The GuardianThe Guardian

Why the secret to productivity isn’t longer hours

By Andrew Anthony

22 Jan 2017 · 5 min read

Alex Soojung-Kim Pang is a consultant in Silicon Valley and a visiting scholar at Stanford University. He writes about technology and its cultural impact. His latest book, Rest: Why You Get More Done When You Work Less, is an empirical argument in favour of more limited working hours and greater understanding of the benefits of active rest as a means of raising creativity and productivity.

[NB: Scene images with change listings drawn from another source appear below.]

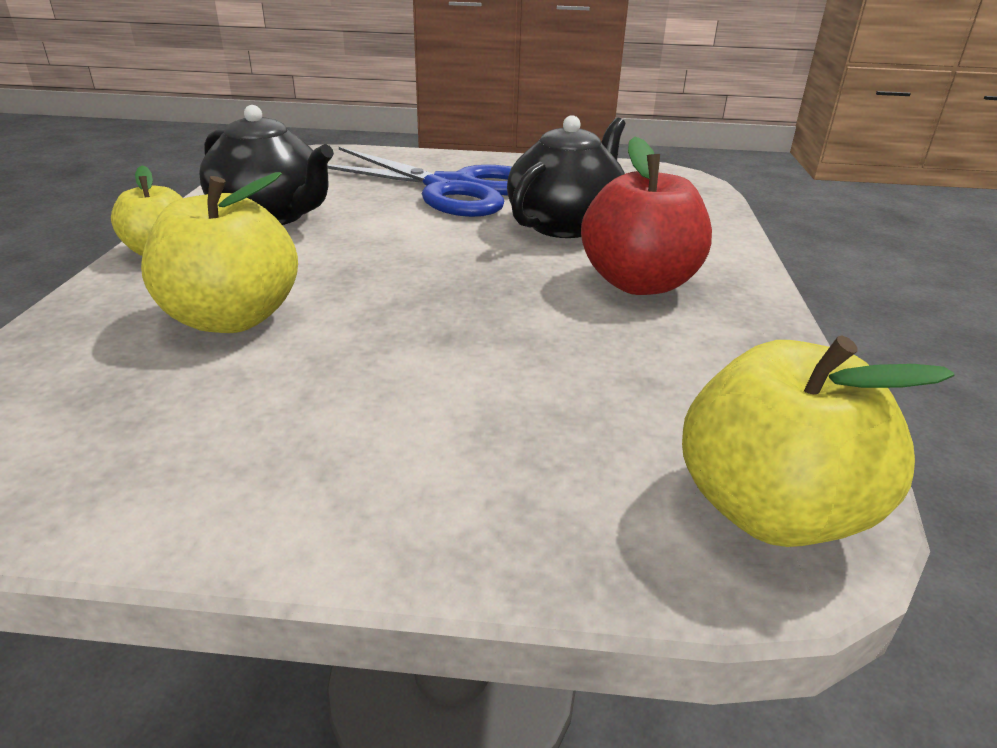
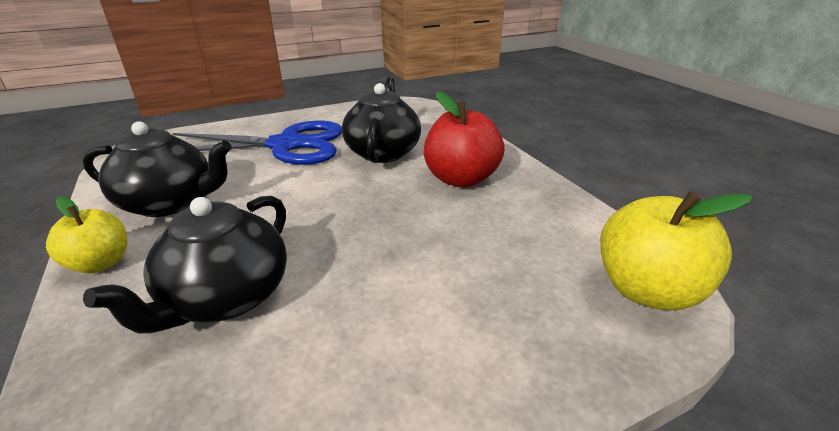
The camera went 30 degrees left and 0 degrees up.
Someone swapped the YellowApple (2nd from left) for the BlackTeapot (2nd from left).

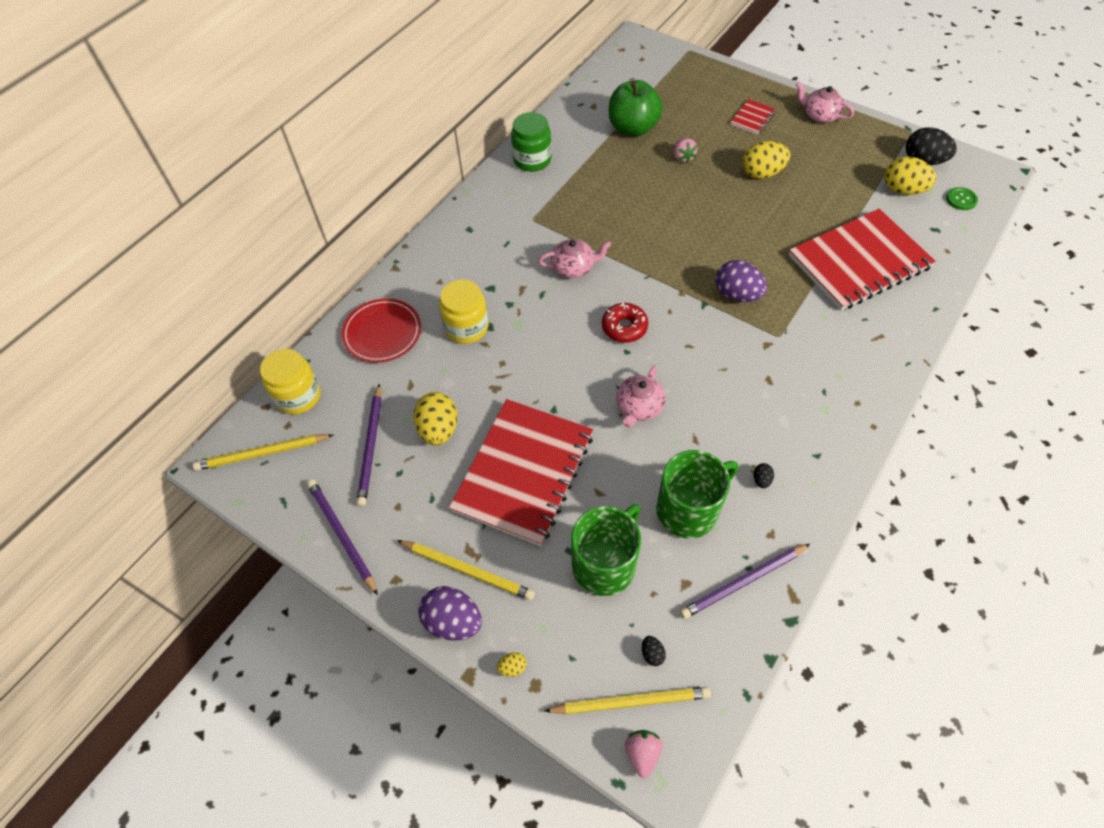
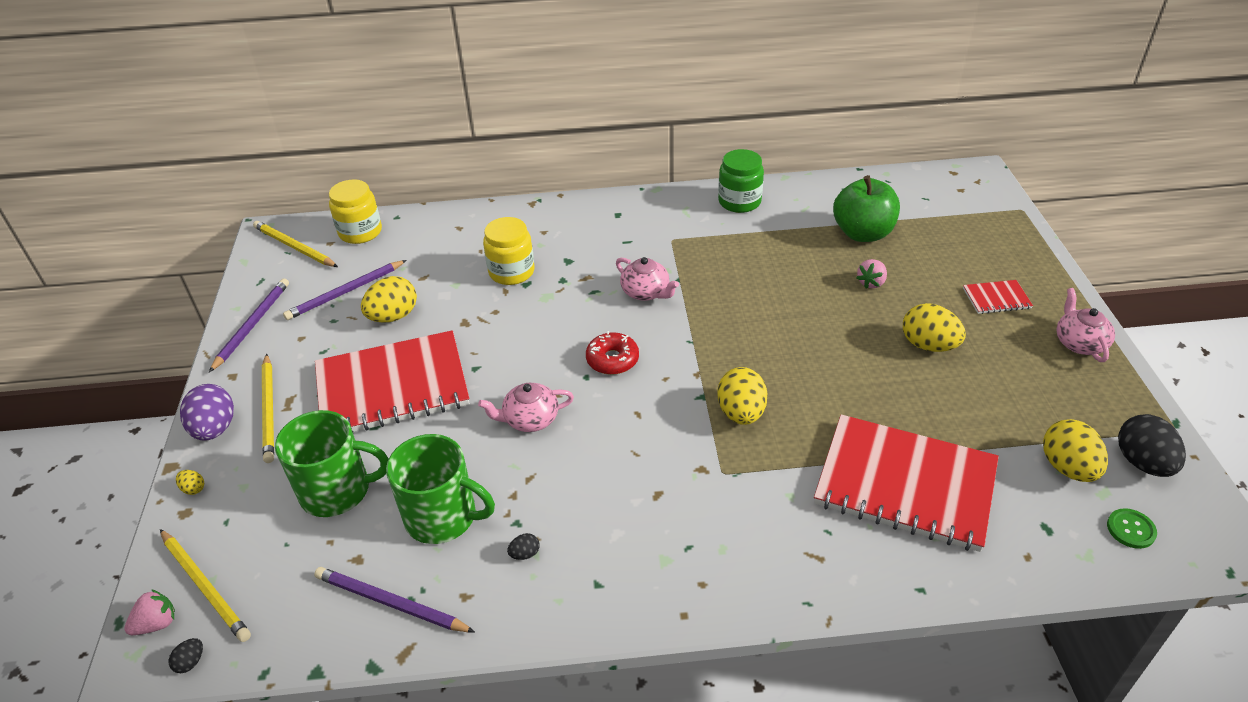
The camera went 50 degrees right and 15 degrees down.
Someone took away the RedPlate.
Someone carried the BlackEgg (1st from left).
Someone repainted the PurpleEgg (2nd from left), which became the YellowEgg (3rd from left).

What made you decide to write the book? I’ve been working as a technology forecaster and a consultant in Silicon Valley for about 15 years, and a few years ago, after lots of long projects and multitasking and travel, I started to feel the classic effects of burnout. My first response to this was to try to fit more into the day, to try to work harder. But when I was on sabbatical at Microsoft Research in Cambridge, I found that in three months I got an enormous amount of stuff done and did an awful lot of really serious thinking, which was a great luxury, but I also had what felt like an amazingly leisurely life. I didn’t feel the constant pressure to look busy or the stress that I had when I was consulting. And it made me think that maybe we had this idea about the relationship between working hours and productivity backward. And [we should] make more time in our lives for leisure in the classic Greek sense, not playing a lot of video games.